Hacker News new | ask | show | jobs
by hinkley 1597 days ago
Doug Lea of Java Memory Model and concurrency note went pretty far down this rabbit hole. Not only do you use separate counters/queues per thread/core, but you also put empty space around them so that you don't accidentally share cache lines. I don't know what they do now, but at the time some of the data structures in that library used arrays where only every 8th or 16th entry is used to avoid two cores trying to read from the same cache line.

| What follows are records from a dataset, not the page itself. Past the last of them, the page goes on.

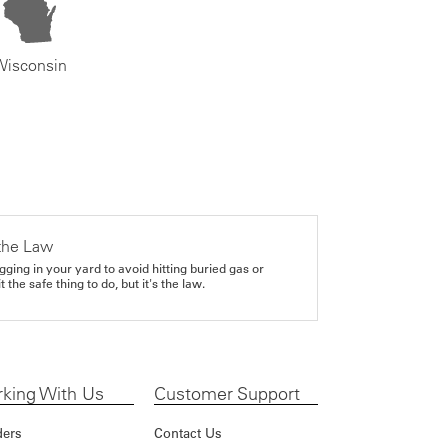
Wisconsin
the Law
gging in your yard to avoid hitting buried gas or
it the safe thing to do, but it's the law.
king With Us
Customer Support
ders
Contact Us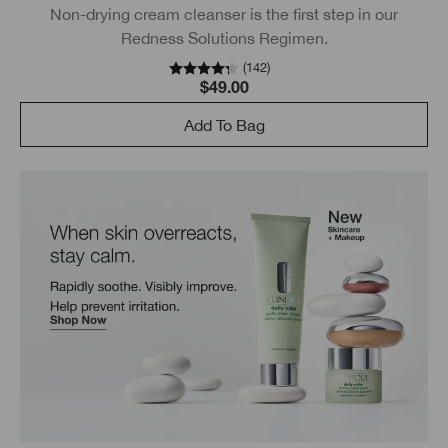
Non-drying cream cleanser is the first step in our
Redness Solutions Regimen.
(
142
)
$49.00
Add To Bag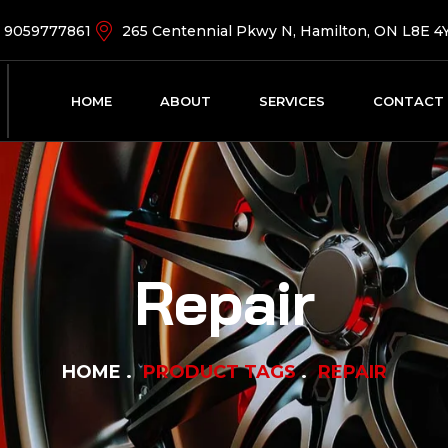
9059777861
265 Centennial Pkwy N, Hamilton, ON L8E 4
HOME
ABOUT
SERVICES
CONTACT
Repair
HOME
PRODUCT TAGS
REPAIR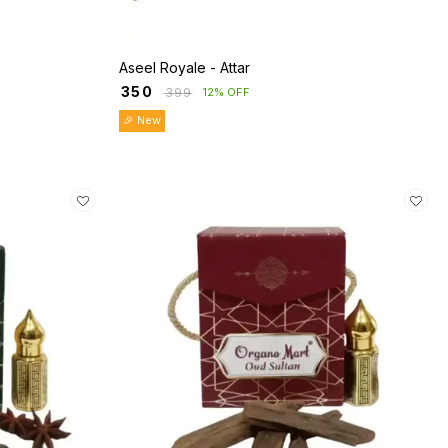
Aseel Royale - Attar
₹
350
₹
399
12% OFF
🎉 New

Typically allocating a separate data structure per actor also accomplishes this as a happy accident. If the thread does the allocation, then it has a better chance of being in the right bank as well.

1 comments

Yes, thats needed when you have counters in global memory. In that case, instead of just having vector<double> you would put each double into a stricture aligned to 64 byte addresses. Here all the counters are on local stack, so that trick unfortunately wont help
For the single threaded version, I believe they have a similar problem with

    auto sums = _mm256_set1_ps(0);
    for (; it + 8 < end; it += 8)
        sums = _mm256_add_ps(_mm256_loadu_ps(it), sums);
Where each SMD op is trying to overwrite to a compact data structure.

But in the threaded version https://github.com/unum-cloud/ParallelReductions/blob/fd16d9... they have separate slots for an accumulator but it's still in a shared vector, which most likely has the issue I described.